Getting the Names Right
The colon is sometimes referred to as the large intestine. It begins at the end of the small intestine and ends at the rectum. The rectum is at the far end of the colon and leads to the anus where feces leaves the body. The colon is responsible for excreting waste, maintaining fluid balance and processing minerals and vitamins.
Cancers in this area of the body are very common. Among cancers that both men and women get, colorectal cancer is the second leading cause of cancer death in the United States. Lung cancer is the first.
Polyps and Cancer
Cancers in the colon usually begin as polyps. Most people with polyps do not know they have them and it may take years for polyps to become cancers. If polyps are removed before they become cancerous, colon cancer is prevented. If cancers are removed when they are small, the chance of being cured is much higher.
Screening colonoscopies are recommended starting at age fifty. The exam itself is usually not very memorable because of medications given to help people relax. Many sleep through their procedure and have no memory of it at all.

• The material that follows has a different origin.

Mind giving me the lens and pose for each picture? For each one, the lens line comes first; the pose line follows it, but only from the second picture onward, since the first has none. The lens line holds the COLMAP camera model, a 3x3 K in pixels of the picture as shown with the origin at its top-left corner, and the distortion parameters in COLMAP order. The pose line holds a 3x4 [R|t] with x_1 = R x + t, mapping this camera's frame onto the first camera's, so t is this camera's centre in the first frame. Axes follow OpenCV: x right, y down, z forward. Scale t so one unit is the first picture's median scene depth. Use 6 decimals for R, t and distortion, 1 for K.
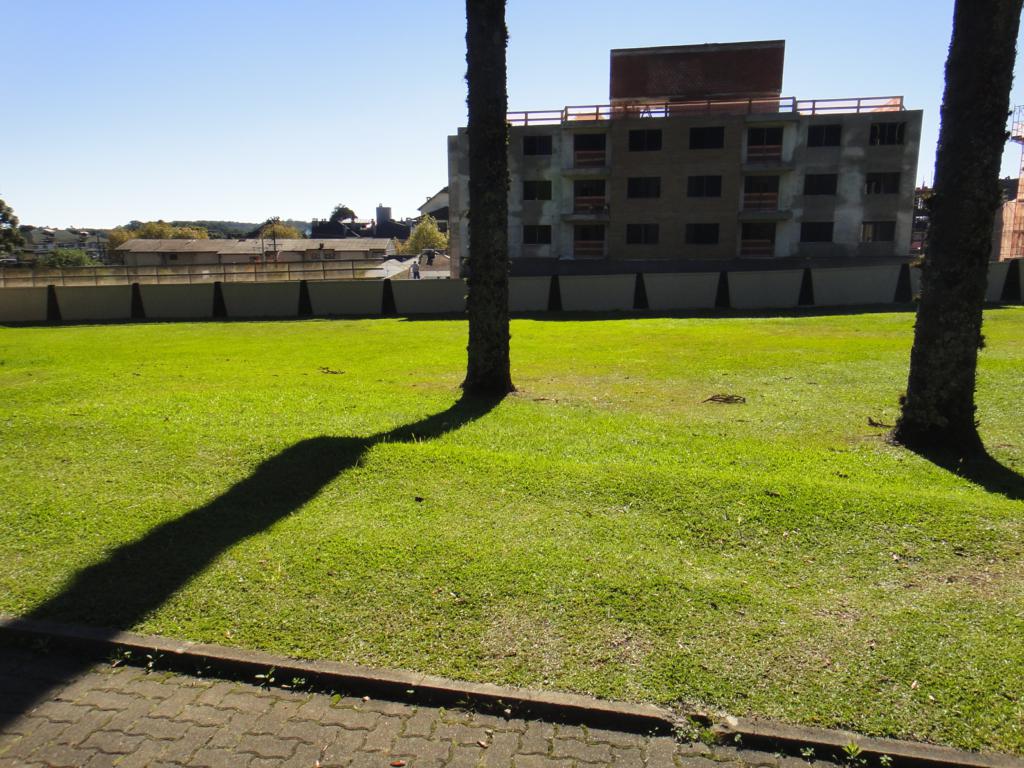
lens RADIAL K [[684.0, 0, 512.0], [0, 684.0, 384.0], [0, 0, 1]] dist [0.004261, 0.002215]
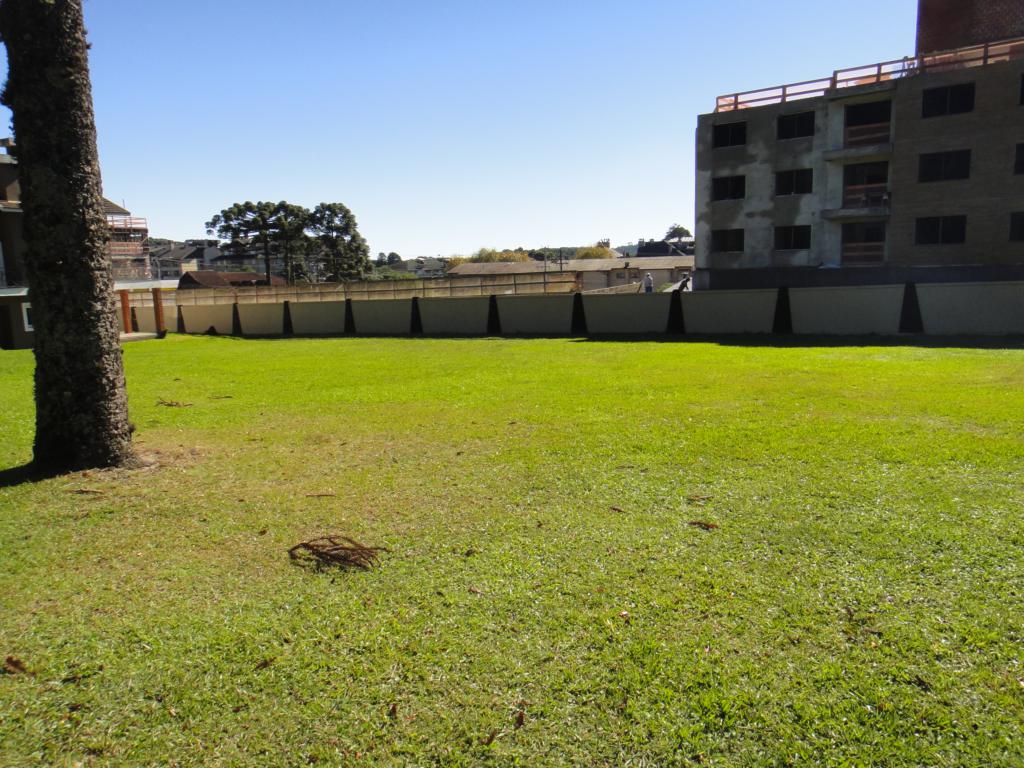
lens RADIAL K [[690.8, 0, 526.3], [0, 690.8, 386.4], [0, 0, 1]] dist [0.002318, -0.001333]
pose [[0.898763, 0.052010, -0.435339, 0.122458], [-0.063558, 0.997906, -0.011995, -0.017215], [0.433804, 0.038450, 0.900187, 0.155203]]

During the exam, a narrow tube with a tiny camera and light is inserted through the anus and threaded up through the rectum and colon. The doctor looks for polyps and cancers. Polyps are removed and abnormal looking tissue is sampled (biopsied). Some people have minor discomfort during the procedure.

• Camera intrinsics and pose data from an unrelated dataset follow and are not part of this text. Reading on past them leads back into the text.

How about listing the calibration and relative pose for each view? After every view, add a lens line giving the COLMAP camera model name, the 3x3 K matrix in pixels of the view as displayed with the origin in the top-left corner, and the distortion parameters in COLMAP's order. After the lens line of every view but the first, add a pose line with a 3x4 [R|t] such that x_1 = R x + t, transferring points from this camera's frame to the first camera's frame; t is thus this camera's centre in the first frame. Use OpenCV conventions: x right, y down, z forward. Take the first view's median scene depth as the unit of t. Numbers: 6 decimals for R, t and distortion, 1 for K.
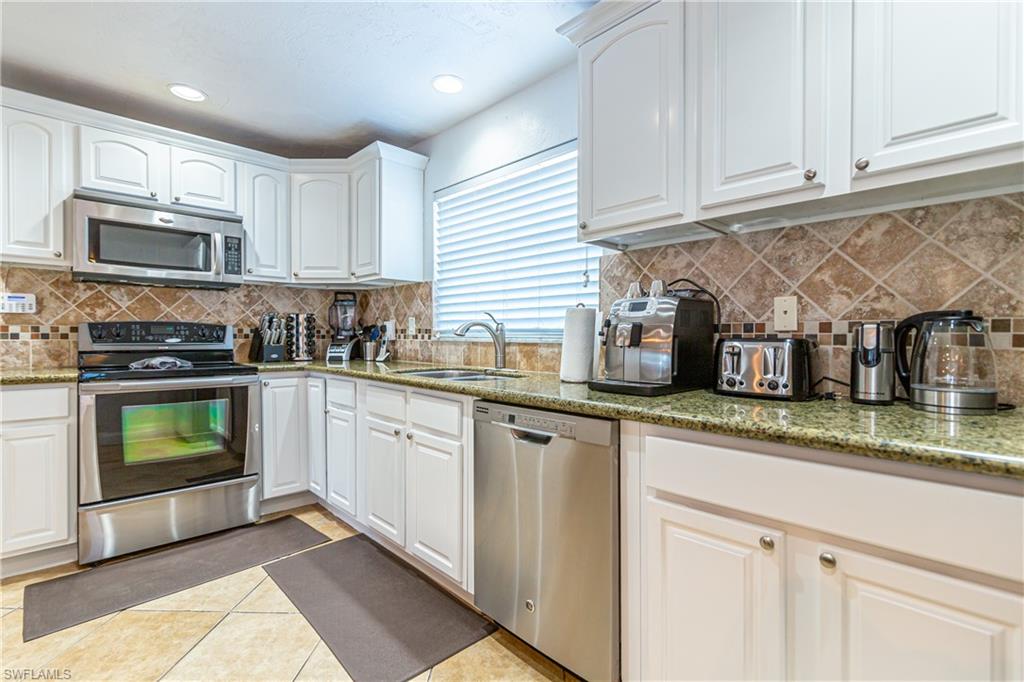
lens RADIAL K [[467.1, 0, 514.9], [0, 467.1, 341.4], [0, 0, 1]] dist [-0.000888, 0.000031]
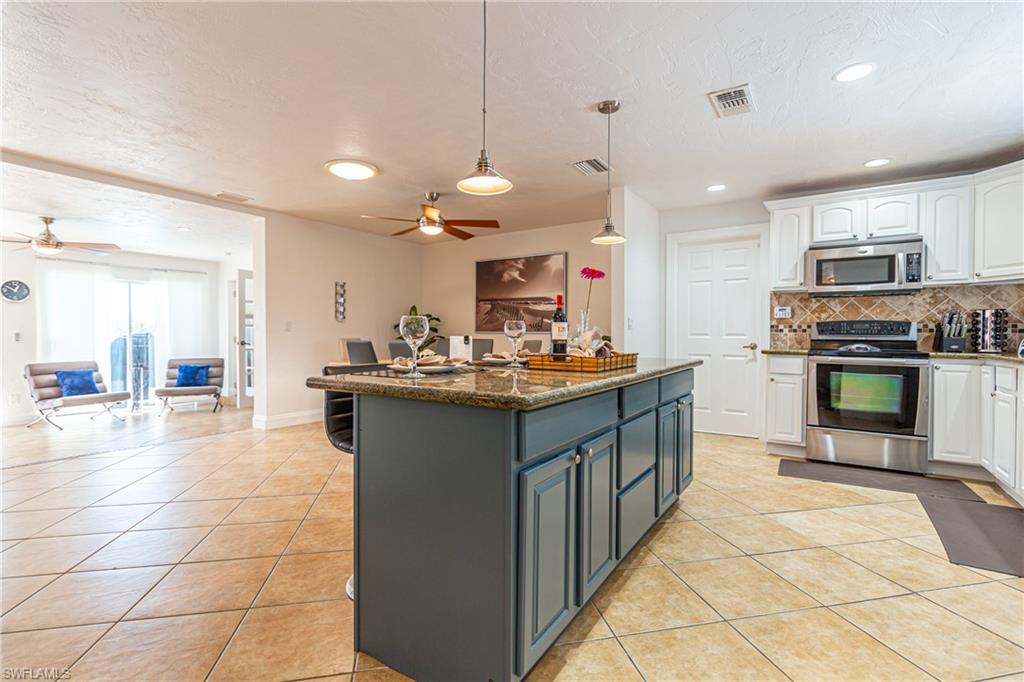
lens RADIAL K [[467.1, 0, 514.9], [0, 467.1, 341.4], [0, 0, 1]] dist [-0.000888, 0.000031]
pose [[0.220711, 0.010219, -0.975286, 0.445923], [-0.017181, 0.999831, 0.006588, 0.033748], [0.975188, 0.015302, 0.220849, -0.389215]]
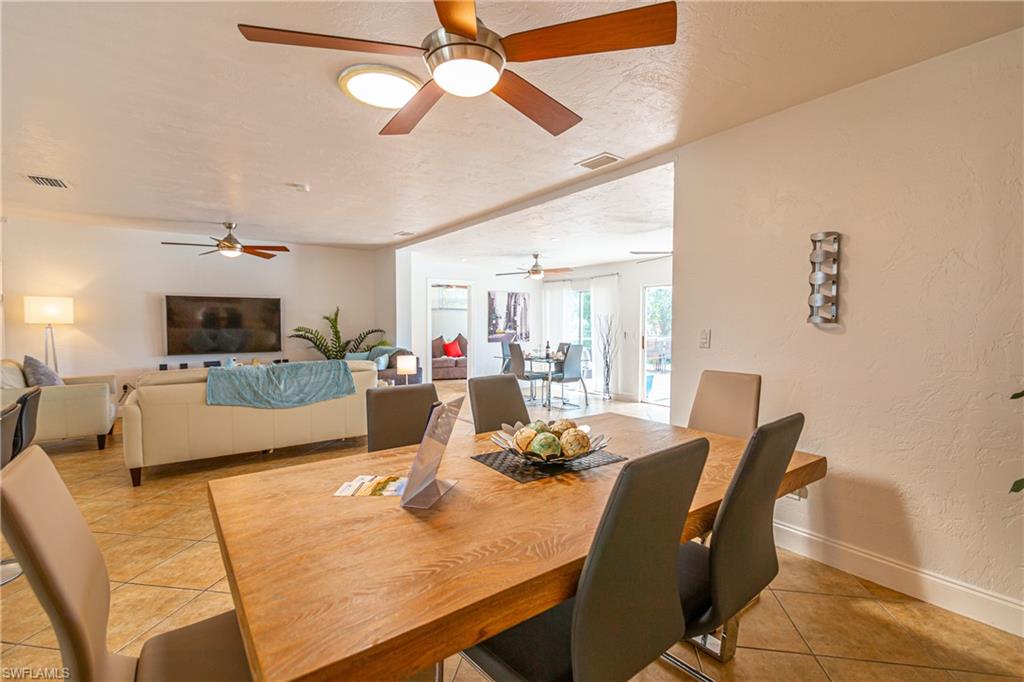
lens RADIAL K [[472.0, 0, 515.6], [0, 472.0, 340.8], [0, 0, 1]] dist [-0.004545, -0.001006]
pose [[-0.990156, -0.008065, 0.139735, -1.410133], [0.000098, 0.998298, 0.058314, -0.063446], [-0.139967, 0.057753, -0.988470, 0.270398]]
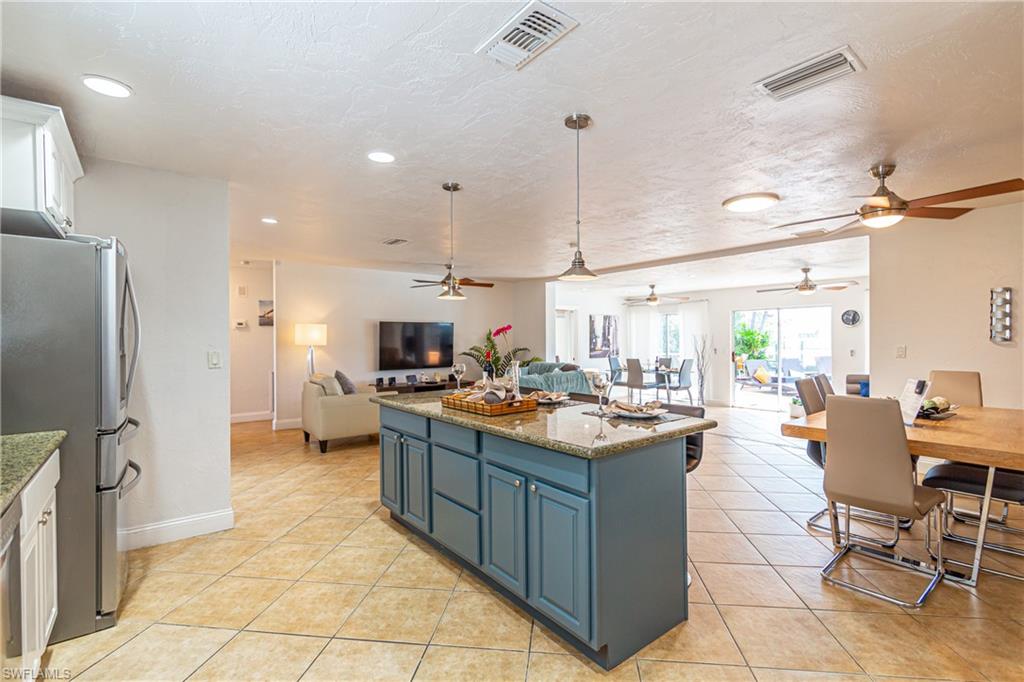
lens RADIAL K [[467.1, 0, 514.9], [0, 467.1, 341.4], [0, 0, 1]] dist [-0.000888, 0.000031]
pose [[-0.994726, 0.004851, 0.102451, -0.489057], [0.007138, 0.999733, 0.021968, -0.087544], [-0.102317, 0.022584, -0.994495, 0.925598]]
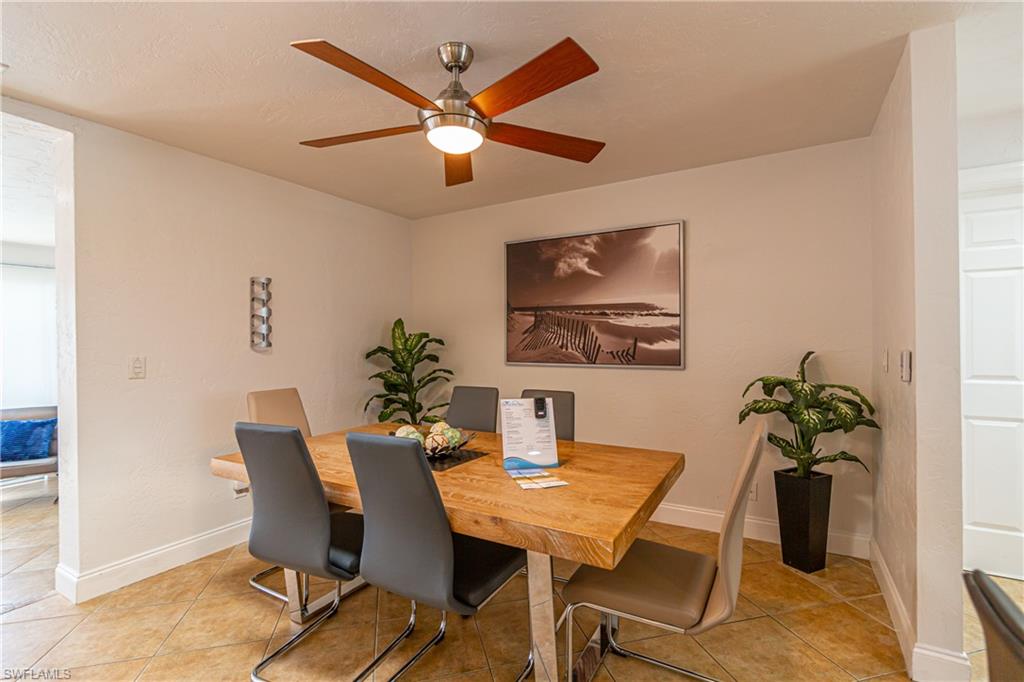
lens RADIAL K [[467.1, 0, 514.9], [0, 467.1, 341.4], [0, 0, 1]] dist [-0.000888, 0.000031]
pose [[0.271123, -0.003243, -0.962539, -0.587544], [-0.005783, 0.999971, -0.004998, -0.054992], [0.962527, 0.006921, 0.271096, -0.415625]]
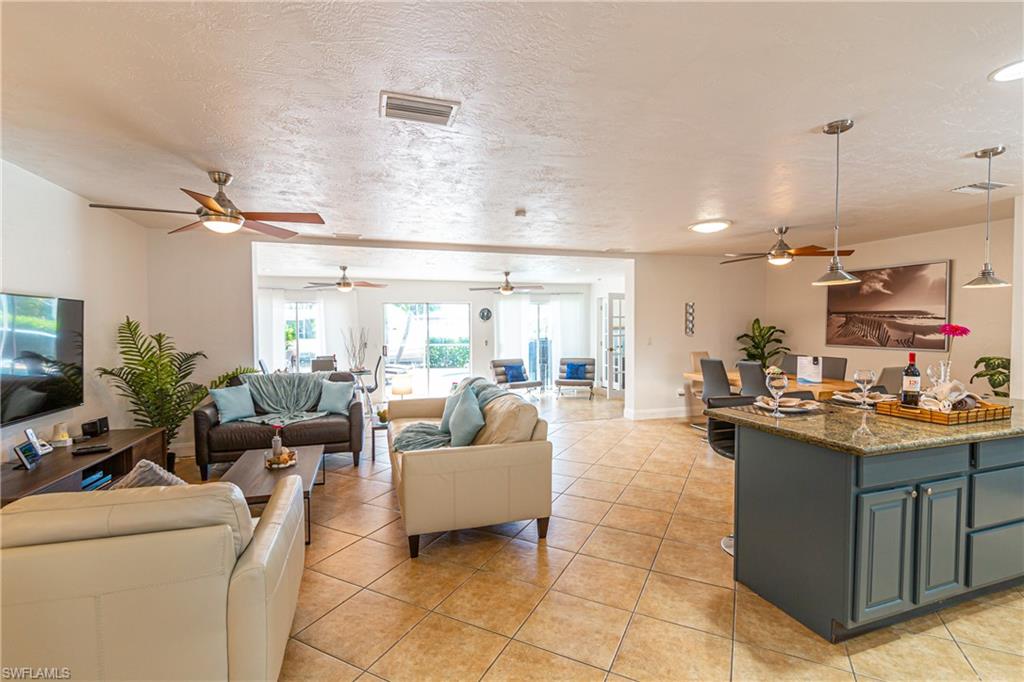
lens RADIAL K [[461.3, 0, 515.1], [0, 461.3, 341.3], [0, 0, 1]] dist [-0.000149, 0.000027]
pose [[-0.438912, 0.031461, -0.897979, 0.864659], [-0.010305, 0.999145, 0.040042, -0.093296], [0.898471, 0.026828, -0.438212, -0.450934]]
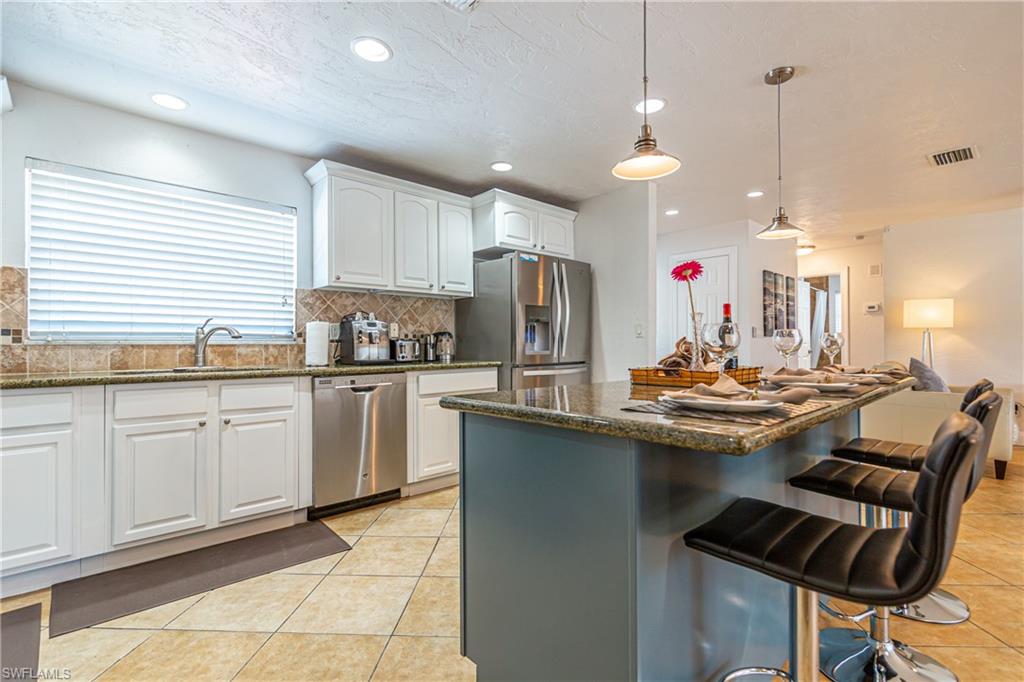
lens RADIAL K [[467.1, 0, 514.9], [0, 467.1, 341.4], [0, 0, 1]] dist [-0.000888, 0.000031]
pose [[0.021174, 0.005688, 0.999760, -1.065918], [0.018557, 0.999809, -0.006082, 0.014982], [-0.999604, 0.018681, 0.021064, 0.180221]]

The part of having a colonoscopy people dread is the prep starting a day or two before the procedure. Taking unpleasant medication is bad enough, but the cramping and diarrhea that follow for many is hard to endure. It can be miserable but having a cleaned-out colon will help your doctor be able to spot polyps and cancers.
There are other ways to test for colon cancer. Some doctors test for tiny amounts of blood in the stool which can be a sign of cancer. This test is called a fecal occult blood test or fecal immunochemical test. A sample for this test is usually collected at home. If blood is found, then further testing is ordered. This test is often coupled with sigmoidoscopy-an examination of the sigmoid (lower part of colon).